The curious case of the sovereign citizens movement

Butch-sundance-gangJoan Cocks at Lapham's Quarterly:

The Italian Marxist Antonio Gramsci, jailed by Benito Mussolini in a period with fascist features not unfamiliar to us now, directed much of his attention before and after he was imprisoned to the mentality of the rural masses, or what he called “the simple people.” While alert to the cultural sway of professional intellectuals who made a living producing and propagating well-honed ideas, Gramsci insisted that the simple people were not mere living labor machines but were intellectuals, too, with concepts, values, and understandings of the world that added up to a “spontaneous philosophy of the multitude.”

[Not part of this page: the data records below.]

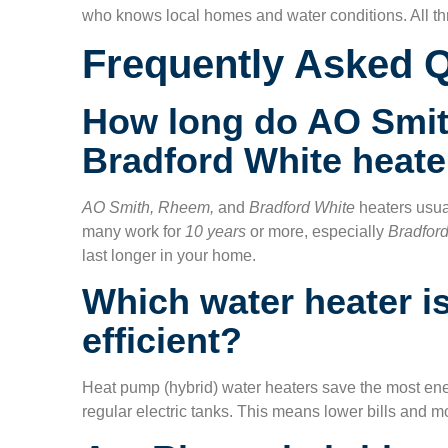
who knows local homes and water conditions. All thr
Frequently Asked 
How long do AO Smit
Bradford White heate
AO Smith, Rheem,
and
Bradford White
heaters usua
many work for
10 years
or more, especially
Bradfor
last longer in your home.
Which water heater i
efficient?
Heat pump (hybrid) water heaters save the most en
regular electric tanks. This means lower bills and mo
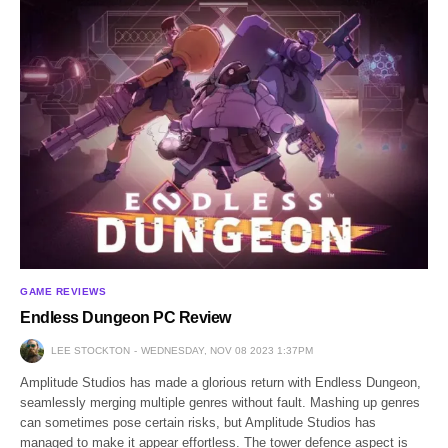
GAME REVIEWS
Endless Dungeon PC Review
LEE STOCKTON
WEDNESDAY, NOV 08 2023 1:37PM
Amplitude Studios has made a glorious return with Endless Dungeon,
seamlessly merging multiple genres without fault. Mashing up genres
can sometimes pose certain risks, but Amplitude Studios has
managed to make it appear effortless. The tower defence aspect is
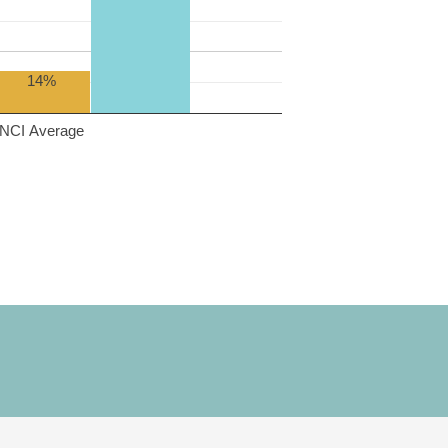
14%
NCI Average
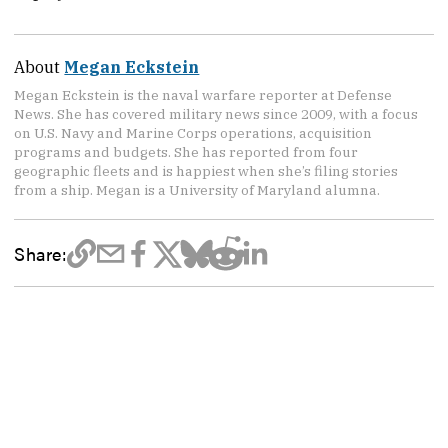
About
Megan Eckstein
Megan Eckstein is the naval warfare reporter at Defense
News. She has covered military news since 2009, with a focus
on U.S. Navy and Marine Corps operations, acquisition
programs and budgets. She has reported from four
geographic fleets and is happiest when she’s filing stories
from a ship. Megan is a University of Maryland alumna.
Share:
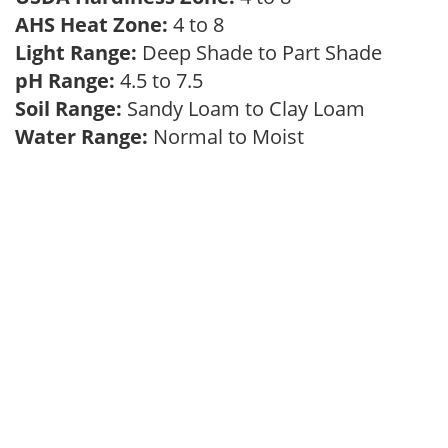
AHS Heat Zone:
4 to 8
Light Range:
Deep Shade to Part Shade
pH Range:
4.5 to 7.5
Soil Range:
Sandy Loam to Clay Loam
Water Range:
Normal to Moist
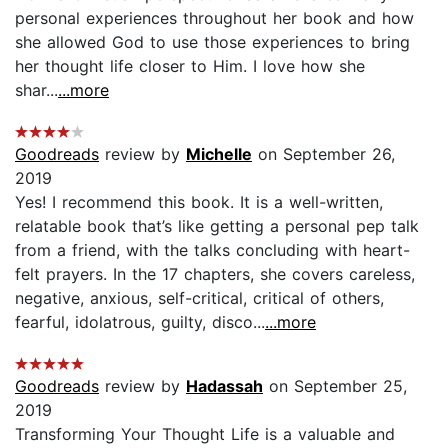
personal experiences throughout her book and how
she allowed God to use those experiences to bring
her thought life closer to Him. I love how she
shar...
...more
Goodreads
review by
Michelle
on September 26,
2019
Yes! I recommend this book. It is a well-written,
relatable book that’s like getting a personal pep talk
from a friend, with the talks concluding with heart-
felt prayers. In the 17 chapters, she covers careless,
negative, anxious, self-critical, critical of others,
fearful, idolatrous, guilty, disco...
...more
Goodreads
review by
Hadassah
on September 25,
2019
Transforming Your Thought Life is a valuable and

Especially in times of upheaval, such as Italy’s transition from an agricultural system run by rural landowners and the Catholic Church to a capitalist industrial economy, this spontaneous philosophy was neither unitary nor consistent. It took a variety of forms in different segments of the population and in different regions of an unevenly developing country. Even in the brain of a single individual, spontaneous philosophy was typically haphazard and incoherent. Some popular ideas were imposed from without, reflecting an elite worldview that had permeated the general atmosphere via the mediation of professional intellectuals—although, with a ruling elite on the wane, these ideas were on their way to being ossified and antiquated.